Water is inherent to Borobudur legends. A Dutch artist and scholar claimed this lotus-shaped temple once floated on an ancient lake. Clay unearthed from the site contains sediments that support his theory. Java’s earliest people were animists who acknowledged the life force of rivers and lakes. Water was empowered by an especially potent spirit. Perhaps this is why, in the 8th century, this was the chosen site for a holy Buddhist temple. 

100 drainspouts carved into the stone at each corner combat torrential rains and the area’s high storm-water run-off. Among the gargoyles carved into these drainspouts are the mythical makara – half elephant and half fish – said to be the water-chariots of the gods.  Is the hum I hear rising from below their song? Or are the whisperings among the spirit of that long forgotten lake. Even silence echoes in this holy place where the wind communes with a host of Buddha.  

Even in its absence, water is an eroding factor, destabilizing this ancient temple of Borobudur. The footprint left by the paleolake is soft and moves in waves during Java’s numerous quakes. Add to this the damage done by the twin volcanoes. Water and fire. With the Hindu and Buddhist empires in decline, and Islam on the rise, Borobudur was abandoned in the 14th century. Nature lovingly buried it in vegetation and ash.  

Java was under British administration when rumor of this lost temple sparked excavation. The year was 1814. I wonder what it was like, to uncover this topmost level and begin the intended pilgrimage backwards. From the formless ocean of nirvana to a dried-up bed of an ancient lake – this is the path the sun is taking now. All radiance is lost to a creeping blackness.   

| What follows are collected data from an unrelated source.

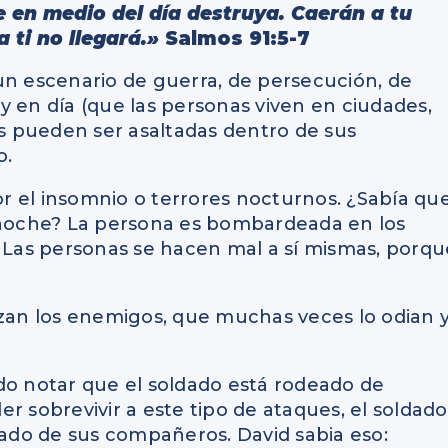
 en medio del día destruya. Caerán a tu
a ti no llegará.»
Salmos 91:5-7
un escenario de guerra, de persecución, de
y en día (que las personas viven en ciudades,
as pueden ser asaltadas dentro de sus
o.
r el insomnio o terrores nocturnos. ¿Sabía qu
e noche? La persona es bombardeada en los
. Las personas se hacen mal a sí mismas, porqu
izan los enemigos, que muchas veces lo odian 
pudo notar que el soldado está rodeado de
r sobrevivir a este tipo de ataques, el soldado
do de sus compañeros. David sabia eso: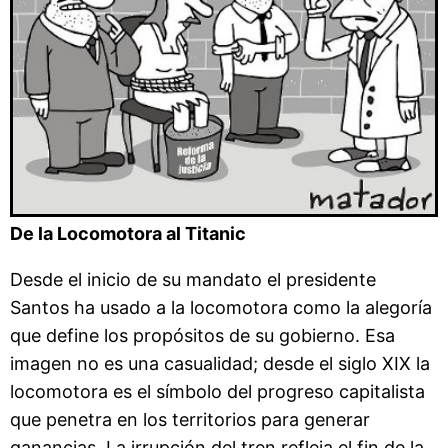
De la Locomotora al Titanic
Desde el inicio de su mandato el presidente
Santos ha usado a la locomotora como la alegoría
que define los propósitos de su gobierno. Esa
imagen no es una casualidad; desde el siglo XIX la
locomotora es el símbolo del progreso capitalista
que penetra en los territorios para generar
ganancias. La irrupción del tren refleja el fin de la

And still we linger. It is Ramadan, Indonesia’s month of fasting and prayers. From village to village and mosque to mosque, across rice fields and two rivers, we hear the rising crescendo of the call to prayers. Fervent and relentless as the currents of the sea, it builds in collective energy.  

Fire and water. Soon there will be fireworks. Followed by rain.

Blitar On Independence Day

August 2006

“Dirgahayu Ri!” The cries elevate to a roar and are echoed by our English-speaking companions. “Long Live Indonesia.” 

It’s August 17th. Independence Day. In Blitar, where Indonesia’s first President Soekarno is buried, the entire city celebrates. Buildings shed of a year’s grime boast newly painted facades in red and white. Banners broadcast these colors of the Indonesian flag amidst a parade of students marching in uniform.  

Wiry old men flash us the peace sign. Here, where life expectancy is a mere 65 years, few gathered and witnessed the event that sparks this celebration. 1945. The Japanese surrender to the Allies. Indonesia, free of Japanese occupation, proclaims its independence from the sovereign Netherlands. Thus begins four years of diplomatic and armed resistance that culminates in Indonesia’s independence.  

We move with the crowds and the parade of marching students, past storefronts that dual as residences. Independence has had little impact on urban poverty. Cement floors polished to a marble sheen defy the insularity of soot-covered walls.  Furniture is sparse: cots with piles of sheets, a vinyl sofa, an oversized TV, a shrine or prayer alter, and wall art most often political or religious by nature

By tonight, celebrants will gather more intimately. The city will glow with the acrid smoke of miniature fires kindled along the sidewalks for meal preparation or the nightly burning of garbage. Families who traveled from nearby villages to be part of the celebration will board a motor scooter – father and mother with children between – to share the road with cars, becaks, wandering pedestrians and the occasional horse or donkey. This rush of late traffic will generate enough wind to lift an abandoned streamer and set it free. A flash of red and white like the tail of an invisible kite, this streamer will dance on currents of air in a sky that threatens rain. Dirgahayu Ri.